* [WORK INSTRUCTION] Every line below should be given again without alteration.

Collected data:
________________

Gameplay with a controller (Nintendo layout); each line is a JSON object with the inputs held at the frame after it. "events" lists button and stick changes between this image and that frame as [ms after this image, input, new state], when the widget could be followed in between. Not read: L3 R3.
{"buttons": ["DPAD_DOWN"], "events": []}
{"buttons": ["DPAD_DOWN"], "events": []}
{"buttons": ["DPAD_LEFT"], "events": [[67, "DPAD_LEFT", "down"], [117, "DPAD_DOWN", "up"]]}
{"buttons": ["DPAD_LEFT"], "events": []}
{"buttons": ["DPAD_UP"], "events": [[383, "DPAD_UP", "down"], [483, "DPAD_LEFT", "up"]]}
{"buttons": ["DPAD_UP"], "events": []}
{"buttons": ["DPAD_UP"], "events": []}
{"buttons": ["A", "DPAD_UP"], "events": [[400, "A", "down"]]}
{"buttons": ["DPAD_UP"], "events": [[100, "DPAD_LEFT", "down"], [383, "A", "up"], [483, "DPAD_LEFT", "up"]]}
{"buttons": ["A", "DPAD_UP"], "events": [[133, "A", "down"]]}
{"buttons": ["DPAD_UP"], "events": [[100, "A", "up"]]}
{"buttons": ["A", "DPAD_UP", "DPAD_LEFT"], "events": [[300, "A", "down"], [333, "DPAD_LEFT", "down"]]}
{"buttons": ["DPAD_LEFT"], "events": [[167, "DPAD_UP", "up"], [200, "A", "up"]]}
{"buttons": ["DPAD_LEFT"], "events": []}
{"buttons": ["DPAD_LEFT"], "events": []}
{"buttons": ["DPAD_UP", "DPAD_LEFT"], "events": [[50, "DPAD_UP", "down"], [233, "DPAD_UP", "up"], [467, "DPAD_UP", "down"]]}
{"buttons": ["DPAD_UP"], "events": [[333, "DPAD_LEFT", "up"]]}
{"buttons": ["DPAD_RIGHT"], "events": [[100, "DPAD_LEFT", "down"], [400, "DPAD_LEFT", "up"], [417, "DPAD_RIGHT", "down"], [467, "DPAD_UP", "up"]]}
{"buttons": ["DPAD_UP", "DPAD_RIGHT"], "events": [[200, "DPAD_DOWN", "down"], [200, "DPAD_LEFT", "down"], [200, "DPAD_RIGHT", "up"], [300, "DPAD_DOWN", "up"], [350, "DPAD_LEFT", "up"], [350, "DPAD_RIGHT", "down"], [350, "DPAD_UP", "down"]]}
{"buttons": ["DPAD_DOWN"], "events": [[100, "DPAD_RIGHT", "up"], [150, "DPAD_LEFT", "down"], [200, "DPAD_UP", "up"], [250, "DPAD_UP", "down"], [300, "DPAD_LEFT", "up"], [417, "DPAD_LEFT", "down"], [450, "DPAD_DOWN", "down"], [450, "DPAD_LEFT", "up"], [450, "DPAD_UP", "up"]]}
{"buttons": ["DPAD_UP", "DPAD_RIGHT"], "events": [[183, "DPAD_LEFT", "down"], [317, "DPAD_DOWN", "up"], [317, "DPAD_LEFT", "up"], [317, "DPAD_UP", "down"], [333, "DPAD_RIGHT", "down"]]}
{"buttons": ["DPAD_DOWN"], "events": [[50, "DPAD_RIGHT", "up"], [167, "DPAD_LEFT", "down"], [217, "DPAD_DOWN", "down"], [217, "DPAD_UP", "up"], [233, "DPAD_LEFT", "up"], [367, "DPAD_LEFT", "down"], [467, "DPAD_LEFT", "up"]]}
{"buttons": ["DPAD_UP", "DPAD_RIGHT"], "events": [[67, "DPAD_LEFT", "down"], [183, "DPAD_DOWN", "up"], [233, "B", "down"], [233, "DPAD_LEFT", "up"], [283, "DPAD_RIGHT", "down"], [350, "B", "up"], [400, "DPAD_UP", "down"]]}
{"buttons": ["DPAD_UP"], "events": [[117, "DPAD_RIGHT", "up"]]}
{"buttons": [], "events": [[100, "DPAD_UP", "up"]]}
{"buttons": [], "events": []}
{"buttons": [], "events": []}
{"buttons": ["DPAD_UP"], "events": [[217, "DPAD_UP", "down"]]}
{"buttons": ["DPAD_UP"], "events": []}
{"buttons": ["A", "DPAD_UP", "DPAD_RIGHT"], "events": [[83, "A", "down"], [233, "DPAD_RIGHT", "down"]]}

________________

* [COMPLETED EXERCISE]
Gameplay with a controller (Nintendo layout); each line is a JSON object with the inputs held at the frame after it. "events" lists button and stick changes between this image and that frame as [ms after this image, input, new state], when the widget could be followed in between. Not read: L3 R3.
{"buttons": ["DPAD_DOWN"], "events": []}
{"buttons": ["DPAD_DOWN"], "events": []}
{"buttons": ["DPAD_LEFT"], "events": [[67, "DPAD_LEFT", "down"], [117, "DPAD_DOWN", "up"]]}
{"buttons": ["DPAD_LEFT"], "events": []}
{"buttons": ["DPAD_UP"], "events": [[383, "DPAD_UP", "down"], [483, "DPAD_LEFT", "up"]]}
{"buttons": ["DPAD_UP"], "events": []}
{"buttons": ["DPAD_UP"], "events": []}
{"buttons": ["A", "DPAD_UP"], "events": [[400, "A", "down"]]}
{"buttons": ["DPAD_UP"], "events": [[100, "DPAD_LEFT", "down"], [383, "A", "up"], [483, "DPAD_LEFT", "up"]]}
{"buttons": ["A", "DPAD_UP"], "events": [[133, "A", "down"]]}
{"buttons": ["DPAD_UP"], "events": [[100, "A", "up"]]}
{"buttons": ["A", "DPAD_UP", "DPAD_LEFT"], "events": [[300, "A", "down"], [333, "DPAD_LEFT", "down"]]}
{"buttons": ["DPAD_LEFT"], "events": [[167, "DPAD_UP", "up"], [200, "A", "up"]]}
{"buttons": ["DPAD_LEFT"], "events": []}
{"buttons": ["DPAD_LEFT"], "events": []}
{"buttons": ["DPAD_UP", "DPAD_LEFT"], "events": [[50, "DPAD_UP", "down"], [233, "DPAD_UP", "up"], [467, "DPAD_UP", "down"]]}
{"buttons": ["DPAD_UP"], "events": [[333, "DPAD_LEFT", "up"]]}
{"buttons": ["DPAD_RIGHT"], "events": [[100, "DPAD_LEFT", "down"], [400, "DPAD_LEFT", "up"], [417, "DPAD_RIGHT", "down"], [467, "DPAD_UP", "up"]]}
{"buttons": ["DPAD_UP", "DPAD_RIGHT"], "events": [[200, "DPAD_DOWN", "down"], [200, "DPAD_LEFT", "down"], [200, "DPAD_RIGHT", "up"], [300, "DPAD_DOWN", "up"], [350, "DPAD_LEFT", "up"], [350, "DPAD_RIGHT", "down"], [350, "DPAD_UP", "down"]]}
{"buttons": ["DPAD_DOWN"], "events": [[100, "DPAD_RIGHT", "up"], [150, "DPAD_LEFT", "down"], [200, "DPAD_UP", "up"], [250, "DPAD_UP", "down"], [300, "DPAD_LEFT", "up"], [417, "DPAD_LEFT", "down"], [450, "DPAD_DOWN", "down"], [450, "DPAD_LEFT", "up"], [450, "DPAD_UP", "up"]]}
{"buttons": ["DPAD_UP", "DPAD_RIGHT"], "events": [[183, "DPAD_LEFT", "down"], [317, "DPAD_DOWN", "up"], [317, "DPAD_LEFT", "up"], [317, "DPAD_UP", "down"], [333, "DPAD_RIGHT", "down"]]}
{"buttons": ["DPAD_DOWN"], "events": [[50, "DPAD_RIGHT", "up"], [167, "DPAD_LEFT", "down"], [217, "DPAD_DOWN", "down"], [217, "DPAD_UP", "up"], [233, "DPAD_LEFT", "up"], [367, "DPAD_LEFT", "down"], [467, "DPAD_LEFT", "up"]]}
{"buttons": ["DPAD_UP", "DPAD_RIGHT"], "events": [[67, "DPAD_LEFT", "down"], [183, "DPAD_DOWN", "up"], [233, "B", "down"], [233, "DPAD_LEFT", "up"], [283, "DPAD_RIGHT", "down"], [350, "B", "up"], [400, "DPAD_UP", "down"]]}
{"buttons": ["DPAD_UP"], "events": [[117, "DPAD_RIGHT", "up"]]}
{"buttons": [], "events": [[100, "DPAD_UP", "up"]]}
{"buttons": [], "events": []}
{"buttons": [], "events": []}
{"buttons": ["DPAD_UP"], "events": [[217, "DPAD_UP", "down"]]}
{"buttons": ["DPAD_UP"], "events": []}
{"buttons": ["A", "DPAD_UP", "DPAD_RIGHT"], "events": [[83, "A", "down"], [233, "DPAD_RIGHT", "down"]]}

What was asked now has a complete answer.